_Exercise brief_
Give the records below again, exactly as they appear.

_Collected data_
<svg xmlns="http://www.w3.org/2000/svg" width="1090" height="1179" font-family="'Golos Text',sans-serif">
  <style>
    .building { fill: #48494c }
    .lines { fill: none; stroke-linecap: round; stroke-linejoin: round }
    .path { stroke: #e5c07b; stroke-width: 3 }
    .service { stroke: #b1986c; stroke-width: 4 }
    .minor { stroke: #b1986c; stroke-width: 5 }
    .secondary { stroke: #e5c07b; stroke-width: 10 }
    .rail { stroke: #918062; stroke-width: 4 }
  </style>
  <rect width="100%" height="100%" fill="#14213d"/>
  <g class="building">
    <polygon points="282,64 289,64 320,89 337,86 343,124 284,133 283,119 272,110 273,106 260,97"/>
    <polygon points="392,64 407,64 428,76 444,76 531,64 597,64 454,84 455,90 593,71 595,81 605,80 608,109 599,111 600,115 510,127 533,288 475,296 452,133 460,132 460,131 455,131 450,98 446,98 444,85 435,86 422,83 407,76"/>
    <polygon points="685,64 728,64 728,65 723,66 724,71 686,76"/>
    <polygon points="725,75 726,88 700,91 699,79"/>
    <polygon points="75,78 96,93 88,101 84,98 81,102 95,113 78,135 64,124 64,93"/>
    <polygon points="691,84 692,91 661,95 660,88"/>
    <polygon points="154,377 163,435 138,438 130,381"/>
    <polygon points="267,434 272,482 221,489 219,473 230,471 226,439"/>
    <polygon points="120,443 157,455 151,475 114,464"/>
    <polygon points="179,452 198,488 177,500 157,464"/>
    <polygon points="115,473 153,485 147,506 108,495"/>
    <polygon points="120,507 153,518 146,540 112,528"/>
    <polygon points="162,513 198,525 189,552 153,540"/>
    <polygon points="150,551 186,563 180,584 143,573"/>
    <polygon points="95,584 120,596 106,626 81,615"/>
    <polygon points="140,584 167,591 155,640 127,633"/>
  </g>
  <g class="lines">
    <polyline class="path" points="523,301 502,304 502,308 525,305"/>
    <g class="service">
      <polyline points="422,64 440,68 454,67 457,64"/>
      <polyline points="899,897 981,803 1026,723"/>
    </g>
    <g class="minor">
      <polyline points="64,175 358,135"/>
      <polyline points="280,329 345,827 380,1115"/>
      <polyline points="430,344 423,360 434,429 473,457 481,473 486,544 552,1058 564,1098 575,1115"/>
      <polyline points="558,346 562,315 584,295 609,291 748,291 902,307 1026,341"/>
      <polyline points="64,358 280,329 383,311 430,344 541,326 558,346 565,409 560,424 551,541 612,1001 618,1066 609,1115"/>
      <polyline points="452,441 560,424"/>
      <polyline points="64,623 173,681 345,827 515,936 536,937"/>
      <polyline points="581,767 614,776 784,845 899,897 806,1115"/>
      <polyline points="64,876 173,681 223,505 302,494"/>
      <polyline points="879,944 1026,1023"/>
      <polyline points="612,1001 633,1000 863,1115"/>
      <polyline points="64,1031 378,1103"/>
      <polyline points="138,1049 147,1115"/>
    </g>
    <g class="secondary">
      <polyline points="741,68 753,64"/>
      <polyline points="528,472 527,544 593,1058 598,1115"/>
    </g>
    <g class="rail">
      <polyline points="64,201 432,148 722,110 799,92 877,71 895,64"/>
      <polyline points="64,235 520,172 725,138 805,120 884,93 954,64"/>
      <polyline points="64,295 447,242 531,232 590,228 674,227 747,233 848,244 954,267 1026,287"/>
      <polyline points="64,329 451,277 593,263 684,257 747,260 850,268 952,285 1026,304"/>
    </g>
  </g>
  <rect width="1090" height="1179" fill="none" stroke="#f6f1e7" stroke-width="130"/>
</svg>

_Expected output_
<svg xmlns="http://www.w3.org/2000/svg" width="1090" height="1179" font-family="'Golos Text',sans-serif">
  <style>
    .building { fill: #48494c }
    .lines { fill: none; stroke-linecap: round; stroke-linejoin: round }
    .path { stroke: #e5c07b; stroke-width: 3 }
    .service { stroke: #b1986c; stroke-width: 4 }
    .minor { stroke: #b1986c; stroke-width: 5 }
    .secondary { stroke: #e5c07b; stroke-width: 10 }
    .rail { stroke: #918062; stroke-width: 4 }
  </style>
  <rect width="100%" height="100%" fill="#14213d"/>
  <g class="building">
    <polygon points="282,64 289,64 320,89 337,86 343,124 284,133 283,119 272,110 273,106 260,97"/>
    <polygon points="392,64 407,64 428,76 444,76 531,64 597,64 454,84 455,90 593,71 595,81 605,80 608,109 599,111 600,115 510,127 533,288 475,296 452,133 460,132 460,131 455,131 450,98 446,98 444,85 435,86 422,83 407,76"/>
    <polygon points="685,64 728,64 728,65 723,66 724,71 686,76"/>
    <polygon points="725,75 726,88 700,91 699,79"/>
    <polygon points="75,78 96,93 88,101 84,98 81,102 95,113 78,135 64,124 64,93"/>
    <polygon points="691,84 692,91 661,95 660,88"/>
    <polygon points="154,377 163,435 138,438 130,381"/>
    <polygon points="267,434 272,482 221,489 219,473 230,471 226,439"/>
    <polygon points="120,443 157,455 151,475 114,464"/>
    <polygon points="179,452 198,488 177,500 157,464"/>
    <polygon points="115,473 153,485 147,506 108,495"/>
    <polygon points="120,507 153,518 146,540 112,528"/>
    <polygon points="162,513 198,525 189,552 153,540"/>
    <polygon points="150,551 186,563 180,584 143,573"/>
    <polygon points="95,584 120,596 106,626 81,615"/>
    <polygon points="140,584 167,591 155,640 127,633"/>
  </g>
  <g class="lines">
    <polyline class="path" points="523,301 502,304 502,308 525,305"/>
    <g class="service">
      <polyline points="422,64 440,68 454,67 457,64"/>
      <polyline points="899,897 981,803 1026,723"/>
    </g>
    <g class="minor">
      <polyline points="64,175 358,135"/>
      <polyline points="280,329 345,827 380,1115"/>
      <polyline points="430,344 423,360 434,429 473,457 481,473 486,544 552,1058 564,1098 575,1115"/>
      <polyline points="558,346 562,315 584,295 609,291 748,291 902,307 1026,341"/>
      <polyline points="64,358 280,329 383,311 430,344 541,326 558,346 565,409 560,424 551,541 612,1001 618,1066 609,1115"/>
      <polyline points="452,441 560,424"/>
      <polyline points="64,623 173,681 345,827 515,936 536,937"/>
      <polyline points="581,767 614,776 784,845 899,897 806,1115"/>
      <polyline points="64,876 173,681 223,505 302,494"/>
      <polyline points="879,944 1026,1023"/>
      <polyline points="612,1001 633,1000 863,1115"/>
      <polyline points="64,1031 378,1103"/>
      <polyline points="138,1049 147,1115"/>
    </g>
    <g class="secondary">
      <polyline points="741,68 753,64"/>
      <polyline points="528,472 527,544 593,1058 598,1115"/>
    </g>
    <g class="rail">
      <polyline points="64,201 432,148 722,110 799,92 877,71 895,64"/>
      <polyline points="64,235 520,172 725,138 805,120 884,93 954,64"/>
      <polyline points="64,295 447,242 531,232 590,228 674,227 747,233 848,244 954,267 1026,287"/>
      <polyline points="64,329 451,277 593,263 684,257 747,260 850,268 952,285 1026,304"/>
    </g>
  </g>
  <rect width="1090" height="1179" fill="none" stroke="#f6f1e7" stroke-width="130"/>
</svg>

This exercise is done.